Understanding Spark Architecture

In this chapter, you’ll learn how Apache Spark’s internal architecture works. Whether you’re running a job on your local machine or a massive cluster, Spark follows the same fundamental principles. Understanding these will help you write better PySpark code, optimize performance, and debug issues more effectively.

Core Components: Driver, Executors, Cluster Manager

Apache Spark follows a master-slave architecture with three main components:

1. Driver Program

The driver is your PySpark script or application entry point.
It creates the SparkSession and translates your code into execution plans.
It coordinates the cluster by:
- Requesting resources from the Cluster Manager
- Dividing jobs into tasks
- Collecting and returning results

The Driver stays active for the entire lifetime of the Spark job.

2. Executors

Executors are launched on worker nodes in the cluster.
Each executor:
- Executes assigned tasks
- Stores data in memory or disk
- Reports back results to the driver

3. Cluster Manager

Manages the physical resources (CPU, memory) across nodes.
Spark supports multiple managers:
- Standalone (default)
- YARN (used with Hadoop clusters)
- Apache Mesos
- Kubernetes (popular in cloud-native setups)

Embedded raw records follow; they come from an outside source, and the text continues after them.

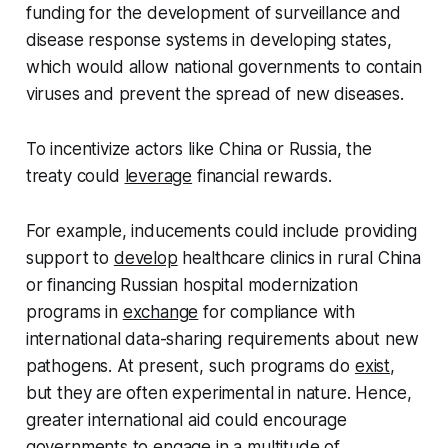
funding for the development of surveillance and
disease response systems in developing states,
which would allow national governments to contain
viruses and prevent the spread of new diseases.
To incentivize actors like China or Russia, the
treaty could
leverage
financial rewards.
For example, inducements could include providing
support to
develop
healthcare clinics in rural China
or financing Russian hospital modernization
programs in
exchange
for compliance with
international data-sharing requirements about new
pathogens. At present, such programs do
exist
,
but they are often experimental in nature. Hence,
greater international aid could encourage
governments to engage in a multitude of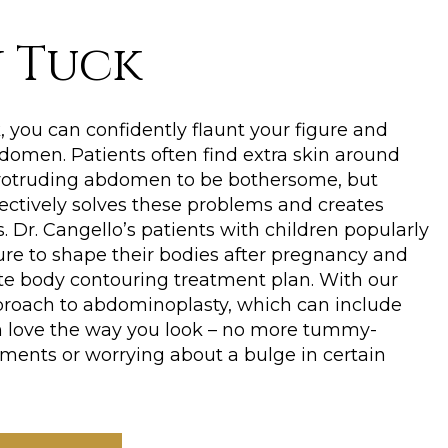
 Tuck
 you can confidently flaunt your figure and
domen. Patients often find extra skin around
rotruding abdomen to be bothersome, but
ectively solves these problems and creates
. Dr. Cangello’s patients with children popularly
ure to shape their bodies after pregnancy and
te body contouring treatment plan. With our
roach to abdominoplasty, which can include
an love the way you look – no more tummy-
ents or worrying about a bulge in certain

   +-----------------+        Resource Management        +-------------------+
   |    Driver App   |  <------------------------------> |  Cluster Manager  |
   |                 |                                  +-------------------+
   |     Tasks       |        Send tasks to executors        /        \
   +--------+--------+                                   /          \
            |                                          /              \
            v                                         v                v
   +-------------------+                    +----------------+    +----------------+
   |   Executor Node 1 |                    | Executor Node 2|    | Executor Node 3|
   +-------------------+                    +----------------+    +----------------+

DAG, Jobs, Stages, and Tasks

Spark uses a Directed Acyclic Graph (DAG) to track and optimize the flow of operations.

What is a DAG?

A DAG is a logical flowchart of operations (transformations and actions) where each node is an RDD/DataFrame and each edge is an operation. It has no cycles.

How Execution Happens:

User code is parsed by the Driver and converted to a DAG.
The DAG is optimized and broken into Stages.
Each Stage contains Tasks that run in parallel.
Results are returned to the Driver.

Example Flow

# User code
rdd = spark.sparkContext.textFile("file.txt")
rdd = rdd.map(lambda x: x.upper())
rdd = rdd.filter(lambda x: "ERROR" in x)
rdd.count()

This triggers:

1 Job (due to count())
Multiple Stages (split by shuffles)
Many Tasks (one per data partition)

Execution Terms:

Term	Meaning
Job	Triggered by an action like `count()`
Stage	Group of tasks that can run in parallel
Task	Smallest unit of work
Partition	Logical chunk of data

Transformations vs Actions

Transformations

Lazy operations that define a new RDD/DataFrame.
Executed only when an action is triggered.
Examples: map(), filter(), groupBy(), select()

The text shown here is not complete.